Konvikt Bad Münstereifel: Projektgruppe legt Zwischenbericht vor

Gewalt gehörte zur Lebensrealität

Seit einem Jahr arbeitet das Erzbistum Köln den Missbrauchsskandal im Jungenkonvikt Bad Münstereifel wissenschaftlich auf – mit Beteiligung der Betroffenen. Der Zwischenbericht offenbart das Ausmaß der Übergriffe.

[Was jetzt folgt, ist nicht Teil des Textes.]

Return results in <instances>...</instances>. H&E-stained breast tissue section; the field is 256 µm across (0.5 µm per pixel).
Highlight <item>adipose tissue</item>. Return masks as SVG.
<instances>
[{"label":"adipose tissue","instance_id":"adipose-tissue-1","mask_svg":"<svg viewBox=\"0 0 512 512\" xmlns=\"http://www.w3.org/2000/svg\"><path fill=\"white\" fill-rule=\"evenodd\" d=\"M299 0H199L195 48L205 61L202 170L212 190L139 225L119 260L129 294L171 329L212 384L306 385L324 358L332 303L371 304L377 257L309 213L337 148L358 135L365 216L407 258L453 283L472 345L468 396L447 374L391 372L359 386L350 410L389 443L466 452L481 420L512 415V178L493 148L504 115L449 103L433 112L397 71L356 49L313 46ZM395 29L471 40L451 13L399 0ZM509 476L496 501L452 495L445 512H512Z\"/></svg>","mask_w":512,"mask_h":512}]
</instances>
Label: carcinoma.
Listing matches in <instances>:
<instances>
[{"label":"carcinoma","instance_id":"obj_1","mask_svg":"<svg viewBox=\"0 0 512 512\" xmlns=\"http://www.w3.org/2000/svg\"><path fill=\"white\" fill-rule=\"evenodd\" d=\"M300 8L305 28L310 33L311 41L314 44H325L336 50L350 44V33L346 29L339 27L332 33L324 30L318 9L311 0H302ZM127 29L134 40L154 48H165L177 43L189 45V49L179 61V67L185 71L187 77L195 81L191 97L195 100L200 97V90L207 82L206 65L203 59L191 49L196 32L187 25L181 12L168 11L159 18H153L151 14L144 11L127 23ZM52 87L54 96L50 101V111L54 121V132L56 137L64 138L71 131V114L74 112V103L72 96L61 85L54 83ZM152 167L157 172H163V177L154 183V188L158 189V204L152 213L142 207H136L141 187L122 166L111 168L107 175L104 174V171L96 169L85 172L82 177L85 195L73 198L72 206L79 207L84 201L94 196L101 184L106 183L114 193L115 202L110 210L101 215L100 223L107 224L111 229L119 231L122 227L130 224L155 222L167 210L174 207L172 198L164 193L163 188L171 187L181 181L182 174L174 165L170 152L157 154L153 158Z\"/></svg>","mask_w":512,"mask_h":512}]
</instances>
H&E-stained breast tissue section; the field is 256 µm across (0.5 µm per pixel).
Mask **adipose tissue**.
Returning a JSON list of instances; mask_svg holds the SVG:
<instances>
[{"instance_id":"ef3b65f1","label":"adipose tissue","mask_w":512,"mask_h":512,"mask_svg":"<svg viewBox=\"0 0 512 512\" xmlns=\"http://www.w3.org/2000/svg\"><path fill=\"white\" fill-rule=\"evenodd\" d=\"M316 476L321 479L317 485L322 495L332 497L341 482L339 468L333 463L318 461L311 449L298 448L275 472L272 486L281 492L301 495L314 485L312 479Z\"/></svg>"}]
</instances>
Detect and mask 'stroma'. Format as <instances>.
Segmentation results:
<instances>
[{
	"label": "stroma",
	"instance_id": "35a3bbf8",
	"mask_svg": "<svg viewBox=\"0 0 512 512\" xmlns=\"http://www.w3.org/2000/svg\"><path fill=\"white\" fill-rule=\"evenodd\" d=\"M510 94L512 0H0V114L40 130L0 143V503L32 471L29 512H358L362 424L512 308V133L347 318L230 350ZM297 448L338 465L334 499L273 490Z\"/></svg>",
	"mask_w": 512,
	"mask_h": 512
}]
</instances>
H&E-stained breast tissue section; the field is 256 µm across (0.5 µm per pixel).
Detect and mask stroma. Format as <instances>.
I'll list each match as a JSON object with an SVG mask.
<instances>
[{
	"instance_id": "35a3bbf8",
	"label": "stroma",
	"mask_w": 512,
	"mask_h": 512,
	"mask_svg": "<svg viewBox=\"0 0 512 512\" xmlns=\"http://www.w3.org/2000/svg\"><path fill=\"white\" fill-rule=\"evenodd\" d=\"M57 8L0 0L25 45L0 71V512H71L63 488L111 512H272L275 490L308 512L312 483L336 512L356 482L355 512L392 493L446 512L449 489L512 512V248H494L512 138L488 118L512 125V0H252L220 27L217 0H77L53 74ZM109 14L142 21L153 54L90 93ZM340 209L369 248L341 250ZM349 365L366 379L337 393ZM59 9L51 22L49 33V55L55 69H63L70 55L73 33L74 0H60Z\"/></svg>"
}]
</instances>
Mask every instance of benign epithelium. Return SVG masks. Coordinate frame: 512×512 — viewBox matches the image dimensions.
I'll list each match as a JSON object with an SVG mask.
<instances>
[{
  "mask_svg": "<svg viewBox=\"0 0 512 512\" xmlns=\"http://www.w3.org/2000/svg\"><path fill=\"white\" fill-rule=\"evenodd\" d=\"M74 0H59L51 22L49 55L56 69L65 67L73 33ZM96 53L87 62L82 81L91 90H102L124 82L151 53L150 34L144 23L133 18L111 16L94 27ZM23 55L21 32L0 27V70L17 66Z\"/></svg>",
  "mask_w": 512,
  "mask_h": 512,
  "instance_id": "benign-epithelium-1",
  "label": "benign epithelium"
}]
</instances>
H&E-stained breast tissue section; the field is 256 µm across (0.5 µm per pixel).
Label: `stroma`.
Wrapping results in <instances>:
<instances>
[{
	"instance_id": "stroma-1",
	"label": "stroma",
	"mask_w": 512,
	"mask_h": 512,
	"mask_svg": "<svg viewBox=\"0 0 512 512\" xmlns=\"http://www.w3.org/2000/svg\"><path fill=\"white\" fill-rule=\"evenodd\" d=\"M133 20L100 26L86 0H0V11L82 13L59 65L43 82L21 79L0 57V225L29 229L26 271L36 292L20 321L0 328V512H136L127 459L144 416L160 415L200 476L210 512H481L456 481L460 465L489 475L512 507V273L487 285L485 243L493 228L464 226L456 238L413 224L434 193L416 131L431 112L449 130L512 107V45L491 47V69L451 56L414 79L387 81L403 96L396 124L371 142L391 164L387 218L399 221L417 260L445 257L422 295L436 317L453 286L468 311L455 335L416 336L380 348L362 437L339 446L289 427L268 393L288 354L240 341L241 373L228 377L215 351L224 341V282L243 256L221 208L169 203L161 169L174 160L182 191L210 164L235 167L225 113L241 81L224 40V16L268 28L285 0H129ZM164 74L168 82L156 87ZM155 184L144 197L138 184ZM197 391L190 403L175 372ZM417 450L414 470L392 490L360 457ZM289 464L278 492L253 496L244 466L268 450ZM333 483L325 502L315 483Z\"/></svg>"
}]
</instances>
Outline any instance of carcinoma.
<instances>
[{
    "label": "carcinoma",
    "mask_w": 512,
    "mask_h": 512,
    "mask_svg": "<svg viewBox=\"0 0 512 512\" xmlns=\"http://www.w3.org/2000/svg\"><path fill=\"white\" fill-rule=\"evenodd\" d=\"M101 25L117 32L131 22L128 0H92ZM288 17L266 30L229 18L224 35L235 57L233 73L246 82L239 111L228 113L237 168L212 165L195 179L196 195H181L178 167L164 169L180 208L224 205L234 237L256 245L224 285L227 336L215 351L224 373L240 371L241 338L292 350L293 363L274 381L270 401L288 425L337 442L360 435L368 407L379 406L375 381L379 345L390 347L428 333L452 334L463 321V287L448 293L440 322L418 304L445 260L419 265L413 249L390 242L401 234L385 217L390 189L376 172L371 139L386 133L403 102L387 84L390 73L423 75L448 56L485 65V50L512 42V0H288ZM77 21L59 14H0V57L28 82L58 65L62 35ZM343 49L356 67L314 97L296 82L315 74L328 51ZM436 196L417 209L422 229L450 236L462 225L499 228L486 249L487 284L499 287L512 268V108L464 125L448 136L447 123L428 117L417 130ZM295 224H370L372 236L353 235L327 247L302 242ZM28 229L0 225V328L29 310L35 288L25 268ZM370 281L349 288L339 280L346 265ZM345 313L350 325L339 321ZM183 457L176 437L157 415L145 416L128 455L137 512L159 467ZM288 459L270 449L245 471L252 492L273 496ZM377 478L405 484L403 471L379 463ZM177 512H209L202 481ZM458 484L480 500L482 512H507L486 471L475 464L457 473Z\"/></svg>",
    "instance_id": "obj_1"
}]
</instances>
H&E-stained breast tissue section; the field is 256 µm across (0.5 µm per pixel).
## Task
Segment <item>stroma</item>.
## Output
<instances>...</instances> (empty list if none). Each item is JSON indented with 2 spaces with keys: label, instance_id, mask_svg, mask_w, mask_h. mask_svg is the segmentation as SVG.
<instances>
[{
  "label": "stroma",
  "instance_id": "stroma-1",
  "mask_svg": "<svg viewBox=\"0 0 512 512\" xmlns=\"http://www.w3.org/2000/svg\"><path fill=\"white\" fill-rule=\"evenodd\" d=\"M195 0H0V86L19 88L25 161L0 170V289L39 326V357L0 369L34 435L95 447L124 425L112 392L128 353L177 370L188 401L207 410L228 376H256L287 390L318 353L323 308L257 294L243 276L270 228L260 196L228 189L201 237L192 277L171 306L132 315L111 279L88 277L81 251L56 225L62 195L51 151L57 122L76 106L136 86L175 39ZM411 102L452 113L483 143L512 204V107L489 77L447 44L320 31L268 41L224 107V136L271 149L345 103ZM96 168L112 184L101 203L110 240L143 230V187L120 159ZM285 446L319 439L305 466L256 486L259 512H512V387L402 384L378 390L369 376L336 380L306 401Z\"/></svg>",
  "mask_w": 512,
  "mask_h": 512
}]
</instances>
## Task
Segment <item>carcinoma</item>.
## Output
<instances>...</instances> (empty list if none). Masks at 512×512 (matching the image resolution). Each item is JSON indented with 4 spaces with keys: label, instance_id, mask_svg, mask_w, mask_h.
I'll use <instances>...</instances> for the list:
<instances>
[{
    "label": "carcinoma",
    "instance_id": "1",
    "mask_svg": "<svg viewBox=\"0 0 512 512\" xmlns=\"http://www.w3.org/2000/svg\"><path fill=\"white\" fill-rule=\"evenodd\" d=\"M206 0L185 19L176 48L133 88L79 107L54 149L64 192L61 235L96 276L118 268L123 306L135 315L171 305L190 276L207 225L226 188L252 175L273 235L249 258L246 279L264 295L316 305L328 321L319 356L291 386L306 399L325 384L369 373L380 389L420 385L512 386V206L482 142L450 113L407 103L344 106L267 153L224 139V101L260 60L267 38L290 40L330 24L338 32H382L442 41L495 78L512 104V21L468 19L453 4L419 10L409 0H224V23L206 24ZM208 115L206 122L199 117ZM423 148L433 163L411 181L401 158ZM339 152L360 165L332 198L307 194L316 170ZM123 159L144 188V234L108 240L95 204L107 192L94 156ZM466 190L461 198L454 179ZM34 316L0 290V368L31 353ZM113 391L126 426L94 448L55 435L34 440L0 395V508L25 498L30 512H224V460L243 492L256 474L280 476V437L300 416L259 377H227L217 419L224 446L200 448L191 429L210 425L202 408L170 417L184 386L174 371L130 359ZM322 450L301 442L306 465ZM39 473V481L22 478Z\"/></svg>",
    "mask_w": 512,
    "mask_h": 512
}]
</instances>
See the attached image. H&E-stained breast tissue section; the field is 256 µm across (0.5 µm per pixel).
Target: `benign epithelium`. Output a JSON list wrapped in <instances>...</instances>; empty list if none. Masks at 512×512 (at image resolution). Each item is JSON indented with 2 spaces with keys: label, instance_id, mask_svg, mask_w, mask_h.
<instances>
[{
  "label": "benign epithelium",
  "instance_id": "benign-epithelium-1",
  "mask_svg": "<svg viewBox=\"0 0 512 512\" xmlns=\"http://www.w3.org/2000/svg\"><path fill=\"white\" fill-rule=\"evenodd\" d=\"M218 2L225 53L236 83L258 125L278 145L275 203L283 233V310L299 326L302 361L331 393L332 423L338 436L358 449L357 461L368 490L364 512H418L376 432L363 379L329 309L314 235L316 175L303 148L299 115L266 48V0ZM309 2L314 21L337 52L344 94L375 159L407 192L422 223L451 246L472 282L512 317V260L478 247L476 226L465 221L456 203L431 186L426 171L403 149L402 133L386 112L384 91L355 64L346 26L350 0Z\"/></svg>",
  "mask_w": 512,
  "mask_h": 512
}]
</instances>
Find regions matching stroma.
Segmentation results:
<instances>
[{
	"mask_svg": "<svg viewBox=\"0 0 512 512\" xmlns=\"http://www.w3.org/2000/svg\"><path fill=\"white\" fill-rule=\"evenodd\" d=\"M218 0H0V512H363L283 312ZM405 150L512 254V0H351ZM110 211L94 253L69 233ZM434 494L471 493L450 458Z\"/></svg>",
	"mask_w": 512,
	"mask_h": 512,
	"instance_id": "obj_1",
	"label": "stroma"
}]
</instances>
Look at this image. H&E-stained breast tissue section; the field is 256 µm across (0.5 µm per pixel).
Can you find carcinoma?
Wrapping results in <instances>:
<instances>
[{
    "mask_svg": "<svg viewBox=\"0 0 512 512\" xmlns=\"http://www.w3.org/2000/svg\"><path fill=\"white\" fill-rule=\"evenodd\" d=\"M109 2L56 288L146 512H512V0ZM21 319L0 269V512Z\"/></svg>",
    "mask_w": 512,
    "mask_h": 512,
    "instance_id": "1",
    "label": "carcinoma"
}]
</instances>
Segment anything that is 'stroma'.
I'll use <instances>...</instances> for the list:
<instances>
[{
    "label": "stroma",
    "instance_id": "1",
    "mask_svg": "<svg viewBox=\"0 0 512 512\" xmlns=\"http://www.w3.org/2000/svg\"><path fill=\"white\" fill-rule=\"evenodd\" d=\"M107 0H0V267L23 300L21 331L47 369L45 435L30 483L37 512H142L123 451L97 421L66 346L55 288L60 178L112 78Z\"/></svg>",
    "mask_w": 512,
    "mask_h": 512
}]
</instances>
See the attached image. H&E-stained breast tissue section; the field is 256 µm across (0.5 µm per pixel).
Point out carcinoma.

Collegium Josephinum (bis 1997) (DR)
Collegium Josephinum (bis 1997) / ( DR )

Ein Jahr nach Beginn des Projekts steht fest: Im Collegium Josephinum in Bad Münstereifel hat es mehrfach Gewalt gegen Jungen in unterschiedlicher Form gegeben. Wie das Erzbistum mitteilte, haben das die inzwischen zahlreichen Gespräche und Interviews mit Ehemaligen ergeben.

Zu den berichteten Gewalttaten zählten demnach sexuelle Übergriffe, sexueller Kindesmissbrauch beziehungsweise Missbrauch von Schutzbefohlenen. Außerdem habe es körperliche Gewalt wie Ohrfeigen, Fausschläge und Tritte sowie psychische Gewalt gegeben  - etwa durch verbale Demütigungen und Abwertungen.

Betroffene leiden bis heute

Nach Angaben des Erzbistums beeinflusste Gewalt bis weit in die 1970er Jahre die Lebensrealität von offensichtlich nicht wenigen Kindern und Jugendlichen im Internat. Manche Betroffenen litten bis heute an den seelischen Folgen. Erst ab Mitte der 1980er Jahre könne von einem Ende der Gewalt im Collegium Josephinum gesprochen werden. Ehemalige dieser Zeit berichteten den Wissenschaftlern fast durchgängig über eine sehr fürsorgliche und wohlwollende Betreuung und Erziehung im Internat.

Die Schilderungen der Betroffenen zeigen, dass die Gewalt nicht die Tat eines Einzelnen war. Stattdessen wurden bislang insgesamt sechs Fachkräfte in unterschiedlichen Positionen beschuldigt, heißt es vom Erzbistum. Zudem stehe eine weitere Lehrkraft im Fokus, die außerhalb des Internats Nachhilfe erteilt hat.

Mehr Interviews mit Ehemaligen geplant

Das Projektteam hofft nach eigenen Angaben, dass sich weitere Betroffene an der Aufarbeitung beteiligen. "Es ist uns ein großes Anliegen, Ehemalige des Internats, die Gewalt erfahren haben, zu einem kleinen Schritt aus der gefühlten Isolation zu helfen", erklärte die wissenschaftliche Projektleiterin Prof. Dr. Claudia Bundschuh.

Die Überzeugung 'mit mir stimmt etwas nicht' lasse Opfer häufig glauben, dass sie Wertschätzung, Mitgefühl oder Trost nicht verdient hätten. Für das Projekt sollen deshalb – voraussichtlich bis Ende Mai – noch möglichst viele Ehemalige gehört werden. Der Abschlussbericht ist für Anfang 2017 geplant. 

System des Wegschauens

Ehemalige Schüler des Collegium Josephinum hatten sich 2010 an das Erzbistum gewandt und als Opfer gemeldet. Außerdem berichteten sie, dass es an dem ehemaligen Erzbischöflichen Konvikt, einem 1997 aufgegebenen Internat für Jungen, ein System des Machtmissbrauchs und der Begünstigung, aber auch des Wegschauens gegeben habe.

Aktenkundig sind Fälle seit den 1950er Jahren. Der Kölner Erzbischof, Rainer Maria Kardinal Woelki, hatte um vergangenen Jahr alle Opfer offiziell um Entschuldigung gebeten.